Italo Calvino nasceu a 15 de
outubro de 1923, em Santiago de las Vegas no subúrbio de Havana, Cuba. Seu pai
era um cientista especializado em agronomia e botânica e trabalhou para o
governo mexicano e cubano. A mãe era também botânica e professora universitária.
O ambiente estimulante de pais professores e cientistas foi fundamental na sua
formação intelectual. De volta à Itália com apenas dois anos, foi criado na
propriedade da família, perto de San Remo, onde o pai fazia experiências
botânicas e cultivava frutas. Essa vivência entre flores e árvores frutíferas
foi aproveitada por Calvino para escrever O
barão nas árvores. Seus pais lhe proporcionaram uma formação intelectual
primorosa e se recusaram a dar orientação religiosa para os filhos.
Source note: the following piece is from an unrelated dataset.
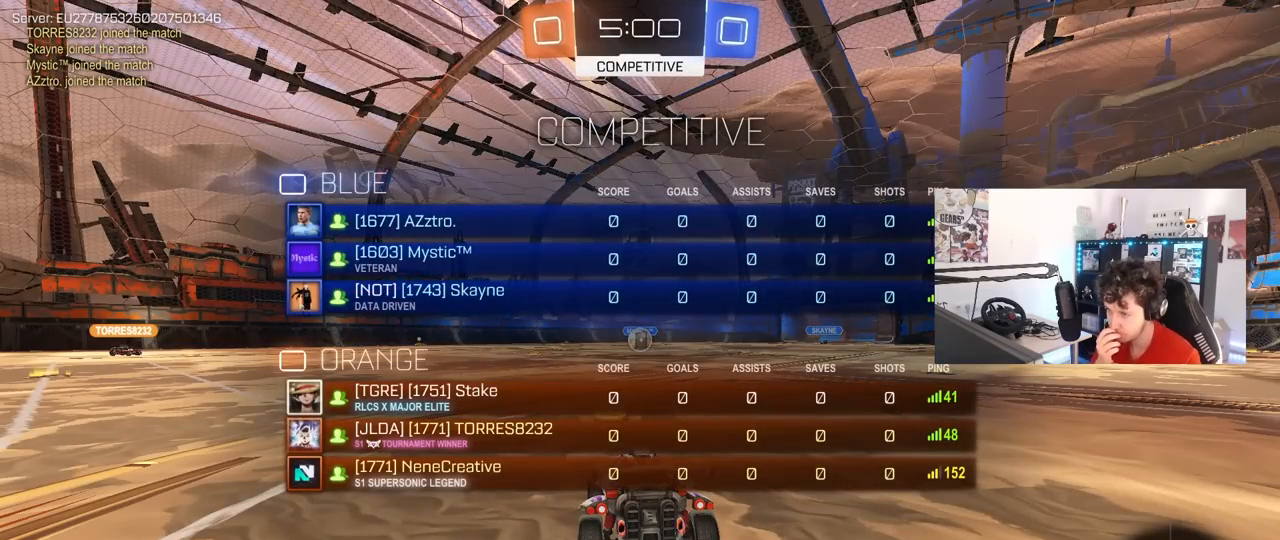
{"keys": ["s", "tab"], "mouse": [], "mouse_move": "still", "events": [[17, "s", "down"]]}
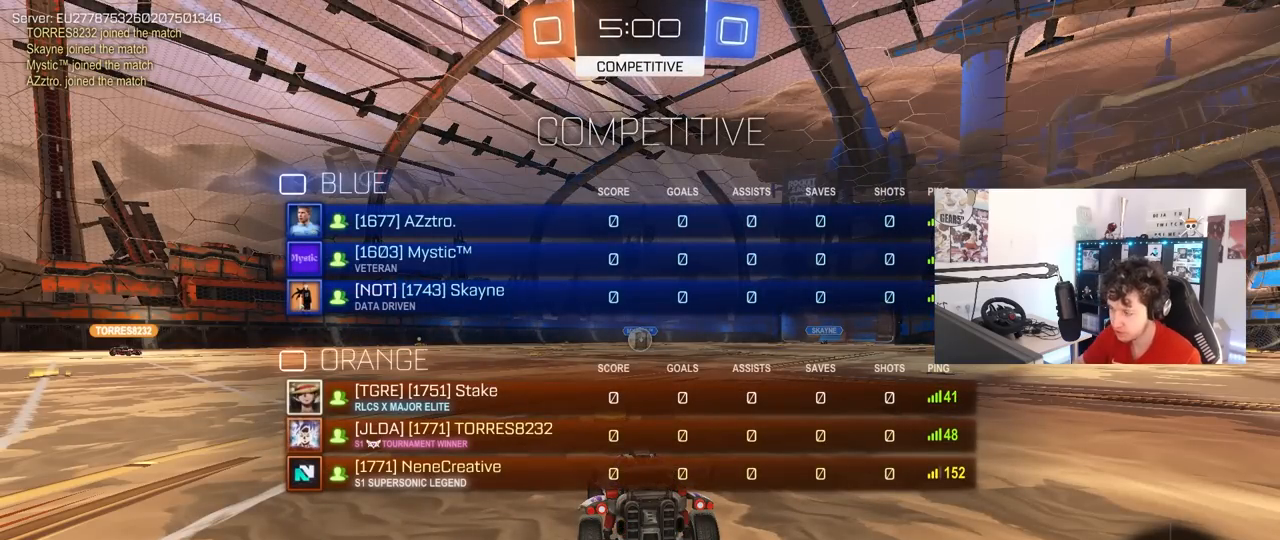
{"keys": ["s"], "mouse": [], "mouse_move": "up-right", "events": [[450, "tab", "up"]]}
Com o advento do fascismo a
família Calvino se posicionou veementemente contra. Quando foi convocado pelo
governo, Ítalo se recusou a lutar ao lado dos fascistas e, com o incentivo da
mãe, entra para a Resistência Italiana. Depois da guerra se filia ao Partido
Comunista Italiano, abandona o curso de agronomia e entra no curso de Artes.
Depois defende sua tese de Mestrado sobre Joseph Conrad.
Começa a publicar contos e trabalha como jornalista.
Em 1952 inicia a publicação da
trilogia dos antepassados com O visconde partido ao meio, 1957 vem O barão nas árvores e, em 1959, O cavaleiro inexistente.
Em 1956, depois da
invasão da Hungria pelos soviéticos e pouco antes de publicar O barão nas árvores, Calvino se desliga
do Partido Comunista publicando uma carta no jornal L’Unitá se justificando e
que ficaria famosa como um libelo à liberdade de expressão e de criação. No ano
de 1972 publica As cidades invisíveis,
um de seus mais belos romances, ambientado em parte do século XIII, onde recria
diálogos entre o viajante veneziano Marco Polo e o imperador dos tártaros Kublai
Khan, em Cambaluc, atual Pequim. Sobre
esse livro um crítico escreveu que: “Em nenhuma outra obra Ítalo Calvino levou
tão longe os valores que considerava fundamentais à sobrevivência da ‘espécie
literária’: leveza, rapidez exatidão, visibilidade, multiplicidade e
consistência. O leitor verá que é impossível não se perder nessas cidades, como
é impossível não se enredar nessas teias de palavras”.
Alguns livros publicados:
O castelo dos destinos cruzados, Amores
difíceis, Se um viajante numa noite de inverno e seu último trabalho Seis propostas para o próximo milênio, de
1985, uma série de conferências que
faria para a Universidade de Harvard e que não pode finalizar porque um derrame
o pegou antes, vindo a falecer no dia 19 de setembro de 1985.
O barão nas árvores
Começo pela tradução que, a meu
ver, deixa a desejar incluindo expressões que não combinam com a narrativa,
como “saco cheio, estou me lixando” e outras mais. A tradução dos nomes
próprios também não é adequada – aliás, sou da opinião que não se deve traduzir
nomes dos personagens -, porque Cosimo de Rondeau soa muito melhor que Cosme de
Rondó. Ombreuse não é muito mais bonito que Penúmbria? O tradutor nos tira a
possibilidade de conhecer os personagens pelo seu nome original, pela sua
sonoridade nativa, privando ao leitor de usufruir de um nome com um significado
próprio da língua de origem, ou mesmo uma associação com algo que seja familiar
a cada leitor. Por que não traduziu então o nome do abade Fauchelafleur (algo
como decepa flores)? Ou conde d’Estomac por conde Estômago?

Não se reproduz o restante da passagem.